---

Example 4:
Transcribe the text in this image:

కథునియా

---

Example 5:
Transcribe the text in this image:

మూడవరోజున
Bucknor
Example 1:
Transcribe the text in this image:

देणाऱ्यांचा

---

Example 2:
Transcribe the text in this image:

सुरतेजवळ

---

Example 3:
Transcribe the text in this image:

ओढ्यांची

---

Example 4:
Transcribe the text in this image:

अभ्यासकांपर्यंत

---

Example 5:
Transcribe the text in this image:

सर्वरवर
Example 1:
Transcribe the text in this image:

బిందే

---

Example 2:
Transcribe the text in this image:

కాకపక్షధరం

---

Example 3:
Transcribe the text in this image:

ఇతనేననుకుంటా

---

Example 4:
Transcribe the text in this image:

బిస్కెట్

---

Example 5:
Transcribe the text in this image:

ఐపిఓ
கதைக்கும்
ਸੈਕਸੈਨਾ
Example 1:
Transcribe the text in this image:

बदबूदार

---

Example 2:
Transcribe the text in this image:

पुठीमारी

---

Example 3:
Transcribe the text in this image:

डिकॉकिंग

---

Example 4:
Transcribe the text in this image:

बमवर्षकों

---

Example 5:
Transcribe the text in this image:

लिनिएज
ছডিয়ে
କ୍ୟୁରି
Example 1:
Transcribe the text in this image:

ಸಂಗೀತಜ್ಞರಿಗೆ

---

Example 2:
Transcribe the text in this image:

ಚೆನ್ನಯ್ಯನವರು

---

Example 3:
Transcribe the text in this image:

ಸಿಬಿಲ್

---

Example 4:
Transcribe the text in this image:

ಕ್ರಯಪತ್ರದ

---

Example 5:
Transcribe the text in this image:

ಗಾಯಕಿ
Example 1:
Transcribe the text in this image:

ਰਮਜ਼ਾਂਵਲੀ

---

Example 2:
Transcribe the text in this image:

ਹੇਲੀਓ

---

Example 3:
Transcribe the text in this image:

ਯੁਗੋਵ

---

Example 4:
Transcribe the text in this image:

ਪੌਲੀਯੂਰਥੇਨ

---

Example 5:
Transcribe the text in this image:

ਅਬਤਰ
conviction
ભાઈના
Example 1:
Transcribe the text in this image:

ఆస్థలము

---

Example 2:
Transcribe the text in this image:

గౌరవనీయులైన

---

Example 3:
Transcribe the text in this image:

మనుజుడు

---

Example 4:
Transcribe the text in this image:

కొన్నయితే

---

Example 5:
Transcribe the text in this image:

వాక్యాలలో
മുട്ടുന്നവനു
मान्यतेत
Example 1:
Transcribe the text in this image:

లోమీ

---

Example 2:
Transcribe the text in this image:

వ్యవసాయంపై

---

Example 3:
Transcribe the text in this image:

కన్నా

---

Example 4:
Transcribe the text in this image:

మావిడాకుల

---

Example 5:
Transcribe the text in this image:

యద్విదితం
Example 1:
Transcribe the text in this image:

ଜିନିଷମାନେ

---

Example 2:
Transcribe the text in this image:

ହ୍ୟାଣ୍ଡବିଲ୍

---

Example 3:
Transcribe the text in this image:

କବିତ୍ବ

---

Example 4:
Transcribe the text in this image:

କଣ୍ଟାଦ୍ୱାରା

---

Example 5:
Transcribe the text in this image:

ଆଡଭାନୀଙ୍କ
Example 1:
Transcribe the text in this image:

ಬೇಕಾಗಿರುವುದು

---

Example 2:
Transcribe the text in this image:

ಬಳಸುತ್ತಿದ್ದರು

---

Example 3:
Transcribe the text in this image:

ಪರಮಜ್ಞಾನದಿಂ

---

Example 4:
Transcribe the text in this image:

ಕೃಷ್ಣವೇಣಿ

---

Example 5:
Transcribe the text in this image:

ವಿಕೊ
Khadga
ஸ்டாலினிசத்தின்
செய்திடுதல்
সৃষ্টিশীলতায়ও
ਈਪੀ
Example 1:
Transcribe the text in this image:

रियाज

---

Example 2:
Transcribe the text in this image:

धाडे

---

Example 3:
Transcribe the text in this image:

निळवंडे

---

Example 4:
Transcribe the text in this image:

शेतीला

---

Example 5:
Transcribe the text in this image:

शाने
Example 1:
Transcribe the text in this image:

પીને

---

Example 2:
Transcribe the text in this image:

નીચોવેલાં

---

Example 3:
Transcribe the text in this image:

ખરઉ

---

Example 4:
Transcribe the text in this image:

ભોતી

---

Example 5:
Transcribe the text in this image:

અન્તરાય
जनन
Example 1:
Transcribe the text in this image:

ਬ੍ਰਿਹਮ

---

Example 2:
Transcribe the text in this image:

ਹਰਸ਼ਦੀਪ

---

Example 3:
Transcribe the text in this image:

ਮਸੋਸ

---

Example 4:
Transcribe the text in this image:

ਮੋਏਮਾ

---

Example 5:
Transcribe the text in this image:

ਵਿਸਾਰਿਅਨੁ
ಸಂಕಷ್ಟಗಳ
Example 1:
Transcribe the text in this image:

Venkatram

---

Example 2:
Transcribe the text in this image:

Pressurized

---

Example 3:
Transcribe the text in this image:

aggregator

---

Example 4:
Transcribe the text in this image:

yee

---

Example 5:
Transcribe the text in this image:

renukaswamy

_ _ _ _ _ _ _

Assigned task =
The material above must be output in full. Keep every word as it is.

Response to the exercise =
---

Example 4:
Transcribe the text in this image:

కథునియా

---

Example 5:
Transcribe the text in this image:

మూడవరోజున
Bucknor
Example 1:
Transcribe the text in this image:

देणाऱ्यांचा

---

Example 2:
Transcribe the text in this image:

सुरतेजवळ

---

Example 3:
Transcribe the text in this image:

ओढ्यांची

---

Example 4:
Transcribe the text in this image:

अभ्यासकांपर्यंत

---

Example 5:
Transcribe the text in this image:

सर्वरवर
Example 1:
Transcribe the text in this image:

బిందే

---

Example 2:
Transcribe the text in this image:

కాకపక్షధరం

---

Example 3:
Transcribe the text in this image:

ఇతనేననుకుంటా

---

Example 4:
Transcribe the text in this image:

బిస్కెట్

---

Example 5:
Transcribe the text in this image:

ఐపిఓ
கதைக்கும்
ਸੈਕਸੈਨਾ
Example 1:
Transcribe the text in this image:

बदबूदार

---

Example 2:
Transcribe the text in this image:

पुठीमारी

---

Example 3:
Transcribe the text in this image:

डिकॉकिंग

---

Example 4:
Transcribe the text in this image:

बमवर्षकों

---

Example 5:
Transcribe the text in this image:

लिनिएज
ছডিয়ে
କ୍ୟୁରି
Example 1:
Transcribe the text in this image:

ಸಂಗೀತಜ್ಞರಿಗೆ

---

Example 2:
Transcribe the text in this image:

ಚೆನ್ನಯ್ಯನವರು

---

Example 3:
Transcribe the text in this image:

ಸಿಬಿಲ್

---

Example 4:
Transcribe the text in this image:

ಕ್ರಯಪತ್ರದ

---

Example 5:
Transcribe the text in this image:

ಗಾಯಕಿ
Example 1:
Transcribe the text in this image:

ਰਮਜ਼ਾਂਵਲੀ

---

Example 2:
Transcribe the text in this image:

ਹੇਲੀਓ

---

Example 3:
Transcribe the text in this image:

ਯੁਗੋਵ

---

Example 4:
Transcribe the text in this image:

ਪੌਲੀਯੂਰਥੇਨ

---

Example 5:
Transcribe the text in this image:

ਅਬਤਰ
conviction
ભાઈના
Example 1:
Transcribe the text in this image:

ఆస్థలము

---

Example 2:
Transcribe the text in this image:

గౌరవనీయులైన

---

Example 3:
Transcribe the text in this image:

మనుజుడు

---

Example 4:
Transcribe the text in this image:

కొన్నయితే

---

Example 5:
Transcribe the text in this image:

వాక్యాలలో
മുട്ടുന്നവനു
मान्यतेत
Example 1:
Transcribe the text in this image:

లోమీ

---

Example 2:
Transcribe the text in this image:

వ్యవసాయంపై

---

Example 3:
Transcribe the text in this image:

కన్నా

---

Example 4:
Transcribe the text in this image:

మావిడాకుల

---

Example 5:
Transcribe the text in this image:

యద్విదితం
Example 1:
Transcribe the text in this image:

ଜିନିଷମାନେ

---

Example 2:
Transcribe the text in this image:

ହ୍ୟାଣ୍ଡବିଲ୍

---

Example 3:
Transcribe the text in this image:

କବିତ୍ବ

---

Example 4:
Transcribe the text in this image:

କଣ୍ଟାଦ୍ୱାରା

---

Example 5:
Transcribe the text in this image:

ଆଡଭାନୀଙ୍କ
Example 1:
Transcribe the text in this image:

ಬೇಕಾಗಿರುವುದು

---

Example 2:
Transcribe the text in this image:

ಬಳಸುತ್ತಿದ್ದರು

---

Example 3:
Transcribe the text in this image:

ಪರಮಜ್ಞಾನದಿಂ

---

Example 4:
Transcribe the text in this image:

ಕೃಷ್ಣವೇಣಿ

---

Example 5:
Transcribe the text in this image:

ವಿಕೊ
Khadga
ஸ்டாலினிசத்தின்
செய்திடுதல்
সৃষ্টিশীলতায়ও
ਈਪੀ
Example 1:
Transcribe the text in this image:

रियाज

---

Example 2:
Transcribe the text in this image:

धाडे

---

Example 3:
Transcribe the text in this image:

निळवंडे

---

Example 4:
Transcribe the text in this image:

शेतीला

---

Example 5:
Transcribe the text in this image:

शाने
Example 1:
Transcribe the text in this image:

પીને

---

Example 2:
Transcribe the text in this image:

નીચોવેલાં

---

Example 3:
Transcribe the text in this image:

ખરઉ

---

Example 4:
Transcribe the text in this image:

ભોતી

---

Example 5:
Transcribe the text in this image:

અન્તરાય
जनन
Example 1:
Transcribe the text in this image:

ਬ੍ਰਿਹਮ

---

Example 2:
Transcribe the text in this image:

ਹਰਸ਼ਦੀਪ

---

Example 3:
Transcribe the text in this image:

ਮਸੋਸ

---

Example 4:
Transcribe the text in this image:

ਮੋਏਮਾ

---

Example 5:
Transcribe the text in this image:

ਵਿਸਾਰਿਅਨੁ
ಸಂಕಷ್ಟಗಳ
Example 1:
Transcribe the text in this image:

Venkatram

---

Example 2:
Transcribe the text in this image:

Pressurized

---

Example 3:
Transcribe the text in this image:

aggregator

---

Example 4:
Transcribe the text in this image:

yee

---

Example 5:
Transcribe the text in this image:

renukaswamy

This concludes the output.